# Instruction A:
Between the line holding "genus: Leersia" and the end of the records, inclusive, change every "common name" to "vernacular name" and leave everything else as it is. Return only those lines.

# Passage shown:

Category Archives: MarkUp

SGML, (X)HTML, XML and other markup languages.

HTML Tags

Well, after taking a long break from writing anything on this blog, I’m back and better than ever. I’ll try to post more regularly from now on, with much better content. I hope you, my loyal readers, didn’t miss me too much while I was gone, but anyway, let’s get on with the good stuff. ?

One thing I’ve come to notice a lot of people believe is that in HTML, everything is a tag (or at least can be called a tag). This is most certainly not the case. The most recent offender I’ve seen, and the reason I decided to write this, is the author of Firefox, ALT Tags, and Tooltips, which, as you can see by the title, incorrectly refers to attributes as tags. The article itself is quite good, and I fully agree with its message about tooltips for alt attributes, it’s just the incorrect references to the attributes as tags that bugs me. This author is not the first, nor the last to make the mistake, but it is about time people learn to call things by their real names.

If you read part 5, Terminology, of Joe English’s humorous document: “Not the comp.text.sgml Frequently Asked Questions List”, you will see the common name for everything except a tag, is a tag. The common name for a tag being a command, which, of course, makes perfect sense! ?

    --------------------------------------------------
    ISO/W3C terminology			Common name
    --------------------------------------------------
    attribute				tag
    attribute value			tag
    attribute value literal		tag
    attribute value specification	tag
    character reference			tag
    comment				tag
    comment declaration 		tag
    declaration				tag
    document type declaration		tag
    document type definition		tag
    element				tag
    element type			tag
    element type name			tag
    entity				tag
    entity reference			tag
    general entity			tag
    generic identifier			tag
    literal				tag
    numeric character reference		tag
    parameter entity			tag
    parameter literal			tag
    processing instruction		tag
    tag					command
    --------------------------------------------------

So what exactly is a tag then? Well, before I get to that, I’ll just explain what some of the more common SGML and XML terminology means and what a tag is not.

# Instruction B:
Render this sentence from the blog post on HTML tags in Spanish: "This author is not the first, nor the last to make the mistake, but it is about time people learn to call things by their real names."

# Extracted material:
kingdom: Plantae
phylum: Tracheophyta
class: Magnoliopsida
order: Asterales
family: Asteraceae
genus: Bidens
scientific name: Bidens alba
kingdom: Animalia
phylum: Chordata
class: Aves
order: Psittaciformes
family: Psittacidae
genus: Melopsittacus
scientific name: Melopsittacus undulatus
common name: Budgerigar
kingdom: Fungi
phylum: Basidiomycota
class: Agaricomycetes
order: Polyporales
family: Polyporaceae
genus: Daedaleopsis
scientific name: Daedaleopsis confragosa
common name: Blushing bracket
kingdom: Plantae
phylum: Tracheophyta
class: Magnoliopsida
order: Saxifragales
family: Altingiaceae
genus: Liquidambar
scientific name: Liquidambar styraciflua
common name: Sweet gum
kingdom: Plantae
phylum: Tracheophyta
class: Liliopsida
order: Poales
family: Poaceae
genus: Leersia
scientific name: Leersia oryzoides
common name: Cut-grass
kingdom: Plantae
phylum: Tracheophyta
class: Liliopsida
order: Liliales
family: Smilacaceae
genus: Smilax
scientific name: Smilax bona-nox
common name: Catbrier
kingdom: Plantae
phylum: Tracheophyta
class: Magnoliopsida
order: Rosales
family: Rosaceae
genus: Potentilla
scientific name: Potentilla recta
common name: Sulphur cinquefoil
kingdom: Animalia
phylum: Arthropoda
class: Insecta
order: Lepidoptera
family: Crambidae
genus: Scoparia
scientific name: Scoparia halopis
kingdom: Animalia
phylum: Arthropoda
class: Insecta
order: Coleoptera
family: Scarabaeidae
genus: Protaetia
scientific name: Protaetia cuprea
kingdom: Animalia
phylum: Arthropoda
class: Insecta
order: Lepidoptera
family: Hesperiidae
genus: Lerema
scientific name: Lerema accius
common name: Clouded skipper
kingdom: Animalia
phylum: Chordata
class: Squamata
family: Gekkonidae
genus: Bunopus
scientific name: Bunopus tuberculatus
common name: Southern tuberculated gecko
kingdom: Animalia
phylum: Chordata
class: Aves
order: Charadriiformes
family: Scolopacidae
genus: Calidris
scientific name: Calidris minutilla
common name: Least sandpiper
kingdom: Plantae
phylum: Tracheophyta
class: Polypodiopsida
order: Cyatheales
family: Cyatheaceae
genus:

# Full solution A:
genus: Leersia
scientific name: Leersia oryzoides
vernacular name: Cut-grass
kingdom: Plantae
phylum: Tracheophyta
class: Liliopsida
order: Liliales
family: Smilacaceae
genus: Smilax
scientific name: Smilax bona-nox
vernacular name: Catbrier
kingdom: Plantae
phylum: Tracheophyta
class: Magnoliopsida
order: Rosales
family: Rosaceae
genus: Potentilla
scientific name: Potentilla recta
vernacular name: Sulphur cinquefoil
kingdom: Animalia
phylum: Arthropoda
class: Insecta
order: Lepidoptera
family: Crambidae
genus: Scoparia
scientific name: Scoparia halopis
kingdom: Animalia
phylum: Arthropoda
class: Insecta
order: Coleoptera
family: Scarabaeidae
genus: Protaetia
scientific name: Protaetia cuprea
kingdom: Animalia
phylum: Arthropoda
class: Insecta
order: Lepidoptera
family: Hesperiidae
genus: Lerema
scientific name: Lerema accius
vernacular name: Clouded skipper
kingdom: Animalia
phylum: Chordata
class: Squamata
family: Gekkonidae
genus: Bunopus
scientific name: Bunopus tuberculatus
vernacular name: Southern tuberculated gecko
kingdom: Animalia
phylum: Chordata
class: Aves
order: Charadriiformes
family: Scolopacidae
genus: Calidris
scientific name: Calidris minutilla
vernacular name: Least sandpiper
kingdom: Plantae
phylum: Tracheophyta
class: Polypodiopsida
order: Cyatheales
family: Cyatheaceae
genus:

# Full solution B:
Este autor no es el primero ni será el último en cometer el error, pero ya es hora de que la gente aprenda a llamar a las cosas por su verdadero nombre.